Sandra achtet auf ihr Äußeres. „Wer obdachlos ist, muss nicht obdachlos aussehen!“, findet sie. (Foto: Petra Kettler)

Wie Angela. Schüchtern erzählt Angela von ihren Kindern. Sie sind 16, 13 und 11 und leben bei der Großmutter. Angela selbst ist in Köln aufgewachsen. Nach Bremen kam sie, weil sie zu Hause häusliche Gewalt erlebte. Sehr distanziert und neutral spricht sie über ihre Situation, sie gibt wenig preis über sich. Mit dem Vater ihrer Kinder war sie 14 Jahre lang verheiratet. Ihre Tante vermittelte ihr einen Job als Reinigungskraft. Als sie schwanger wurde, wurde es schwieriger für sie zu arbeiten.

Eine Ausbildung hat sie nicht. Sie schmunzelt, als sie auf Kölsch sagt, sie sei ja „schließlich Hausfrau und Mutter“ gewesen.

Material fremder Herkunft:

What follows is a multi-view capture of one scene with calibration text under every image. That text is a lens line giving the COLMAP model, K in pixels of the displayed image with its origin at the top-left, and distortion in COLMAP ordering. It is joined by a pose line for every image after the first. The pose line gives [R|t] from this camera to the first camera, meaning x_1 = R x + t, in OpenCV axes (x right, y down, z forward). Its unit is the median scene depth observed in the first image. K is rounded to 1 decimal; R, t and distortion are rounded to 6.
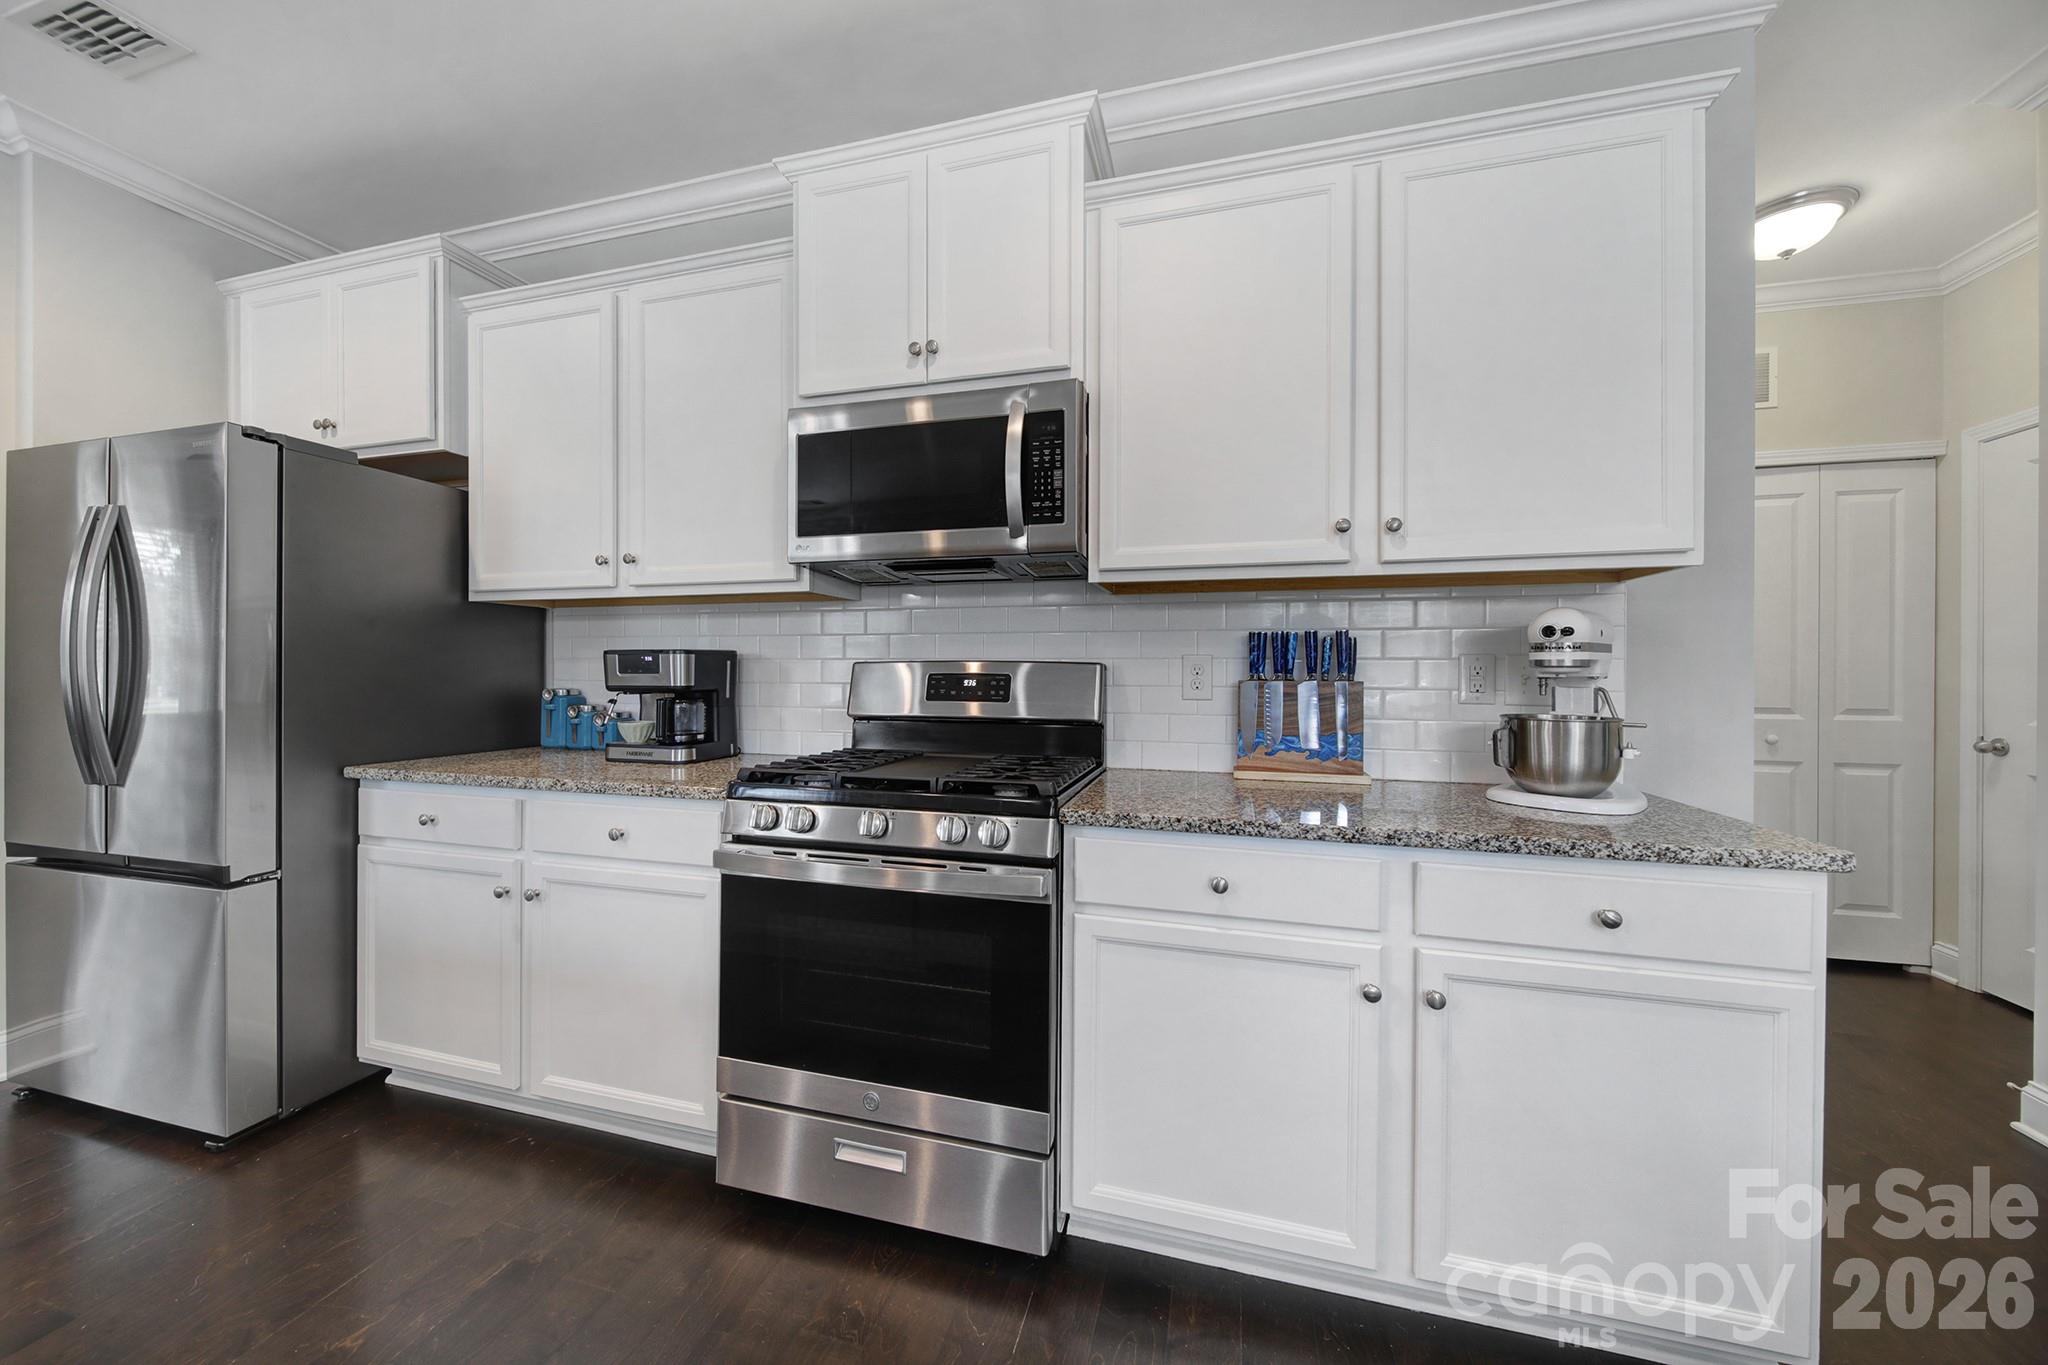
lens RADIAL K [[727.4, 0, 1019.4], [0, 727.4, 670.4], [0, 0, 1]] dist [-0.000871, -0.002058]
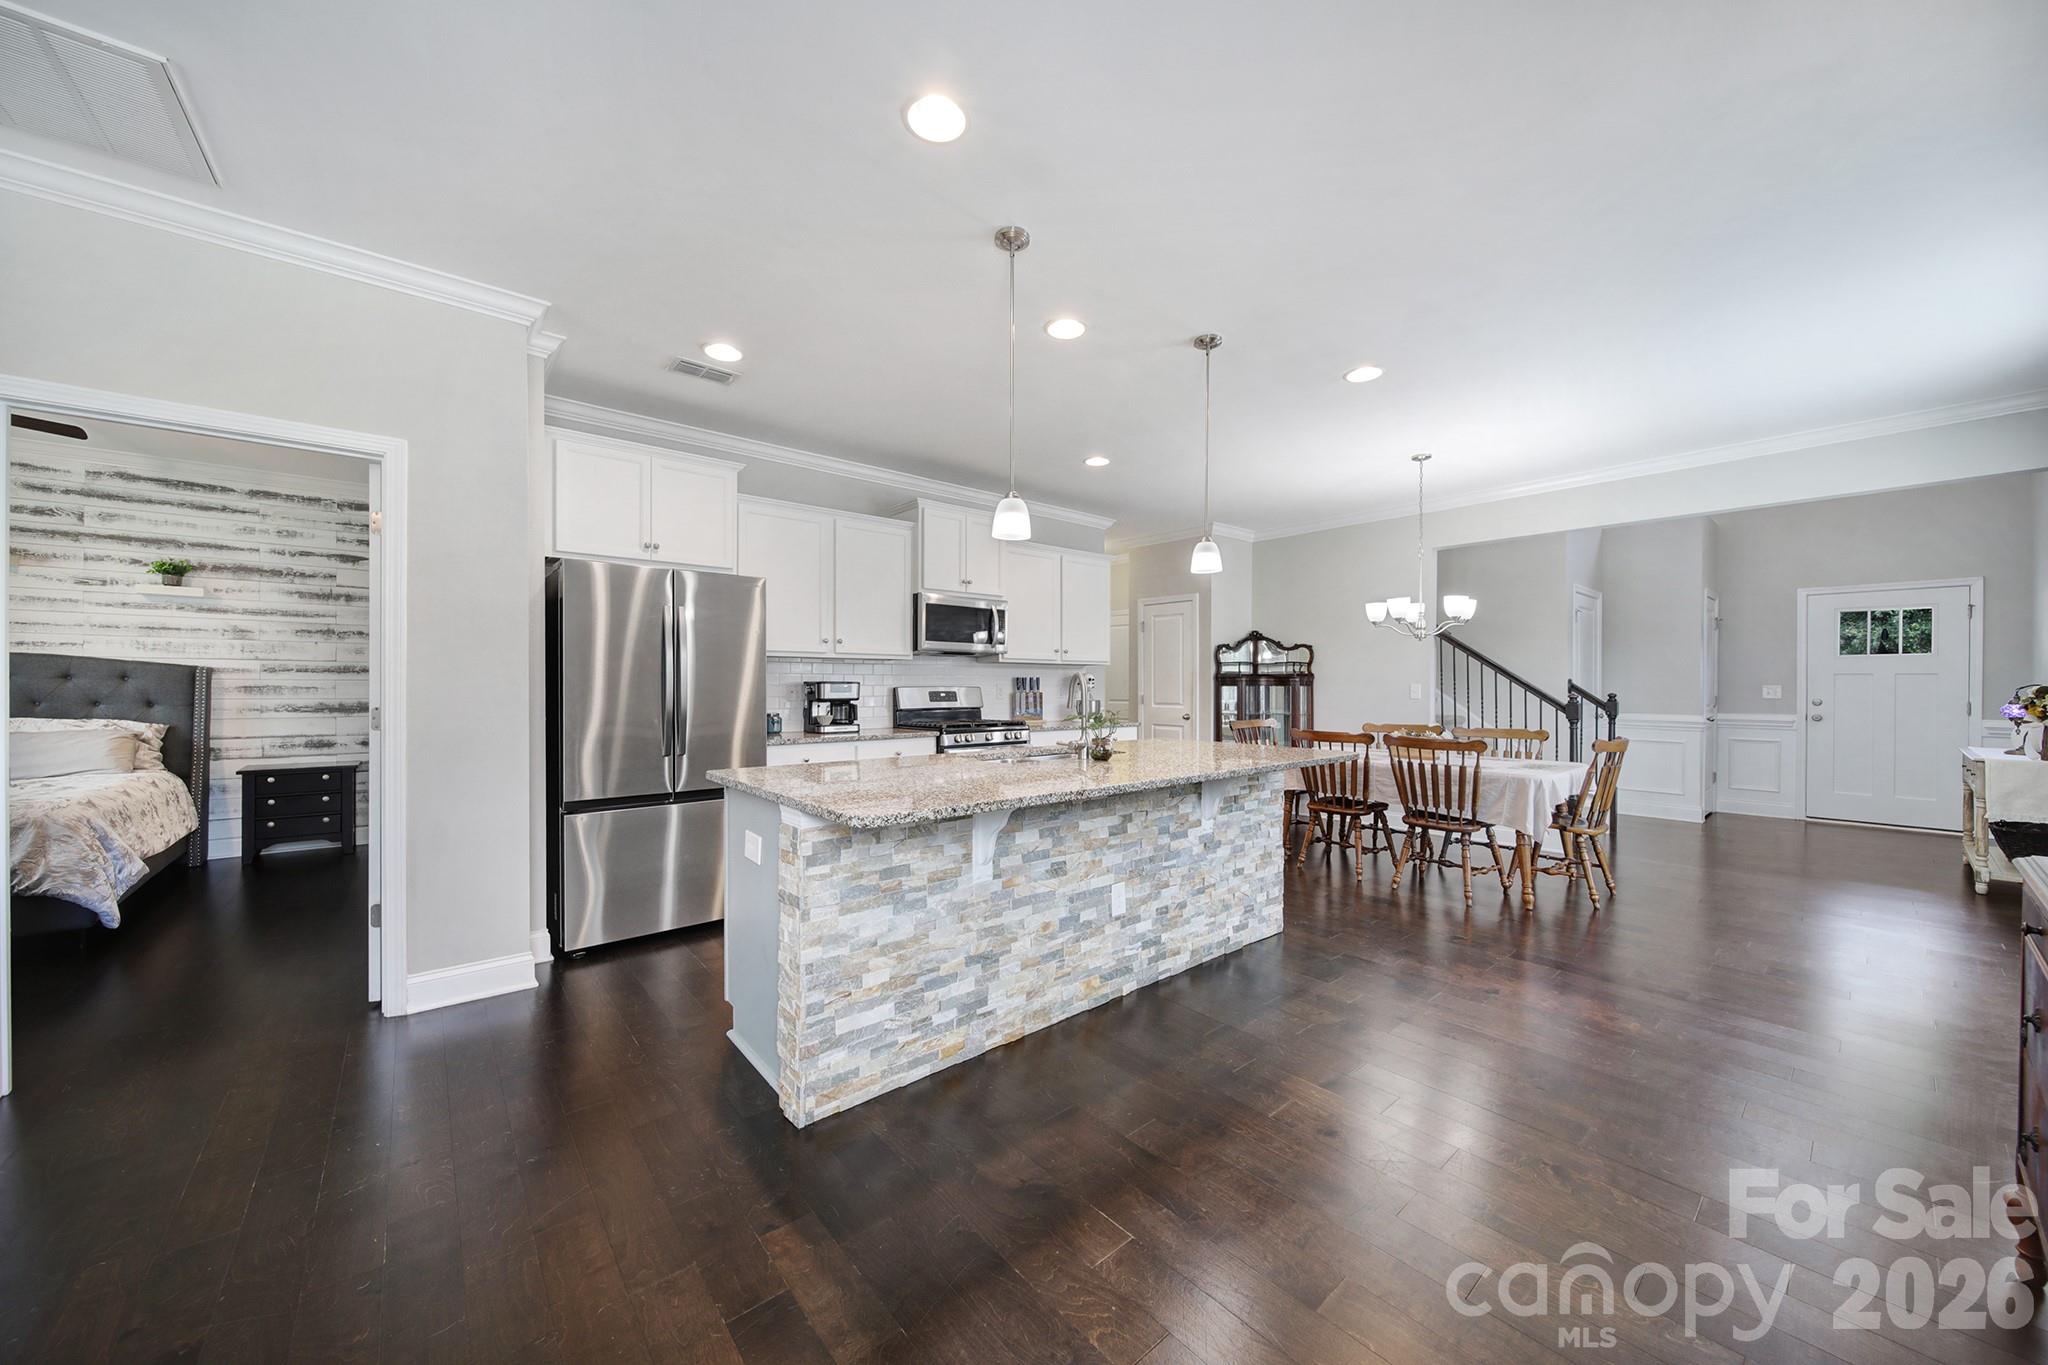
lens RADIAL K [[727.4, 0, 1016.0], [0, 727.4, 682.8], [0, 0, 1]] dist [-0.000871, -0.002058]
pose [[0.562923, 0.000742, 0.826509, -2.320849], [0.002831, 0.999992, -0.002826, -0.019859], [-0.826505, 0.003930, 0.562916, -0.776465]]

Sie vermisst ihre Kinder sehr, telefoniert fast täglich mit ihnen. Besuchen konnte sie ihre Kinder nicht, dafür reichte das Geld nicht. Sie bekommt Hartz IV und verkauft die Zeitschrift der Straße, viel bleibt da nicht übrig.

Während sie erzählt, fällt ihr eine Geschichte aus einem Frauenhaus ein. Dort kam es zu einer gewalttätigen Auseinandersetzung mit einer anderen Mutter. Angela spricht wieder distanziert, lässt nur vorsichtig durchblicken, dass es für sie schwer ist zu sehen, wenn Kinder Gewalt ausgesetzt sind. Die Situation ging übel aus. Besonders für Angela: Sie flog raus. Es gibt eine kurze Gesprächspause.

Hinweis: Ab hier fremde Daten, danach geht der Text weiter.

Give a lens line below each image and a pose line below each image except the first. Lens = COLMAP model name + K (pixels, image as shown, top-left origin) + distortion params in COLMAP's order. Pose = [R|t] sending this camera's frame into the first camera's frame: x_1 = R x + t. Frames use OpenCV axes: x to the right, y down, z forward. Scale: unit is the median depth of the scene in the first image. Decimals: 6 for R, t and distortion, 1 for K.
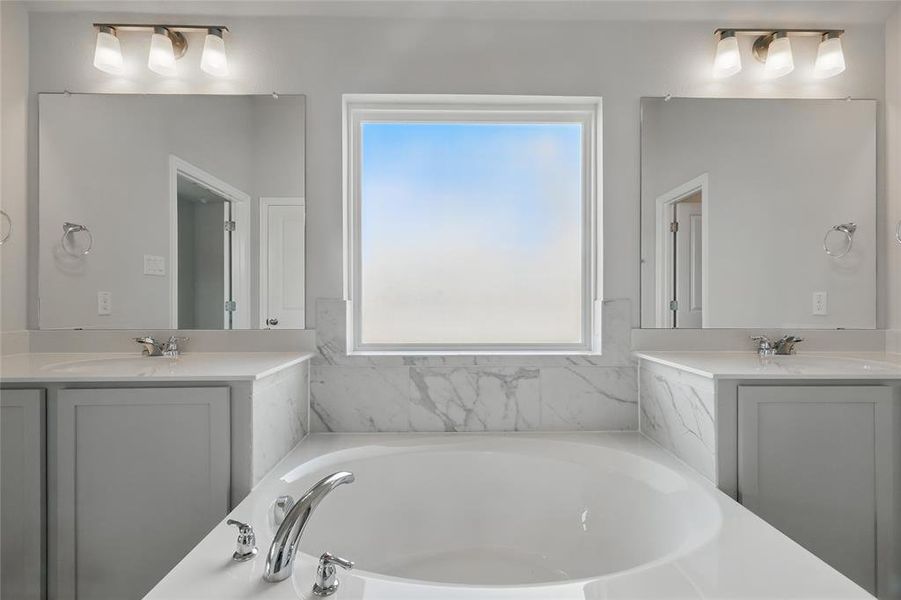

Sandra übernimmt das Reden. Das Verkaufen der Zeitschrift der Straße ist für sie ein spannender Job. Sie mag es, dabei in Gespräche verwickelt zu werden. Freundlich zu bleiben fällt ihnen aber nicht immer leicht, etwa, wenn sie beleidigt werden. Sandra erzählt, wenn jemand sie abwertend anguckt und dann sagt: „Warum gehst du nicht anschaffen?“ oder: „Wie eine Obdachlose siehst du aber nicht aus“, fehlen ihr im ersten Moment die Worte. Hier hilft es, dass die Freundinnen sich stündlich für eine Zigarettenpause treffen und reden. Die Beleidigungen sind dann vergessen.

Für Angela geht es bald wieder zurück nach Köln zu ihren Kindern. Mit ihrem Ex-Mann hat
sie keinen Kontakt mehr. Sie fühlt sich bereit zurückzufahren. Ohne Angst.